Hello! You are correct in evaluating types I and III collagens and TGF beta. In our laboratory, when studying cardiac remodeling, we also evaluated the expression of connexin 43, parameters of cellular hypertrophy, and cardiac electrophysiology.
Adverse post-MI LV remodeling can be evaluated at different levels:
- Anatomical level: LV dilatation (increase in LV end-diastolic volume and LV end-systolic volumes), LV hypertrophy (increase in LV mass), architectural / geometrical remodeling (the LV loses its usual elongated, gullet-like shape and acquires a more spherical configuration, you can use sphericity index for this)
- Neurohormonal level: Sympathetic system overdrive (increase in adrenaline/noradrenaline levels), enhancement of RAAS system (higher levels of angiotensin II or aldosterone), raise in BNP (neurohormone marking LV dilatation)
- Histological level in the remote non-infarcted tissue: Cardiomyocyte hypertrophy (using staining for vinculin or wheat hemagglutinin), interstitial fibrosis (staining for picrosirius red), capillary paucity (staining for CD31 or isolectin)
- Molecular level: Activation (phosphorylation) of Akt/ERK/p38 (which drive cardiomyocyte hypertrophy), molecular markers of fibrosis (collagen I/III, CTGF, TGF-beta)

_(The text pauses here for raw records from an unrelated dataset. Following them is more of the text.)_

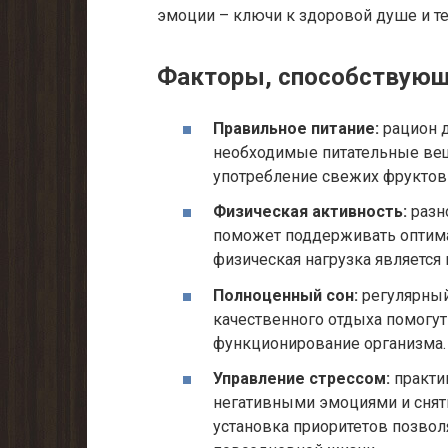
эмоции – ключи к здоровой душе и те
Факторы, способствующ
Правильное питание:
рацион 
необходимые питательные вещ
употребление свежих фруктов 
Физическая активность:
разн
поможет поддерживать оптим
физическая нагрузка является
Полноценный сон:
регулярный
качественного отдыха помогу
функционирование организма.
Управление стрессом:
практик
негативными эмоциями и снят
установка приоритетов позвол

- Metabolism/energetic levels: Healthy myocardium predominantly consumes free fatty acid to generate ATP. There is a shift, however, in cardiac metabolism in remodeled myocardium towards mainly using glucose instead of free fatty acids
Ventricular renodeling mainly refers to geometrical changes in the LV (dilation, sphericity, etc) and functio. Therefore the gold standard is cardiac magentic resonanc Due to costs, echocardiography is the most used method.
For cardiac function (both dyastolic and systoli) the LvEDP ans P-V loop are also use (Millar catheter).
TGF-b and collagen contribute to remodeling but are not surrogants for ventricular remodelin.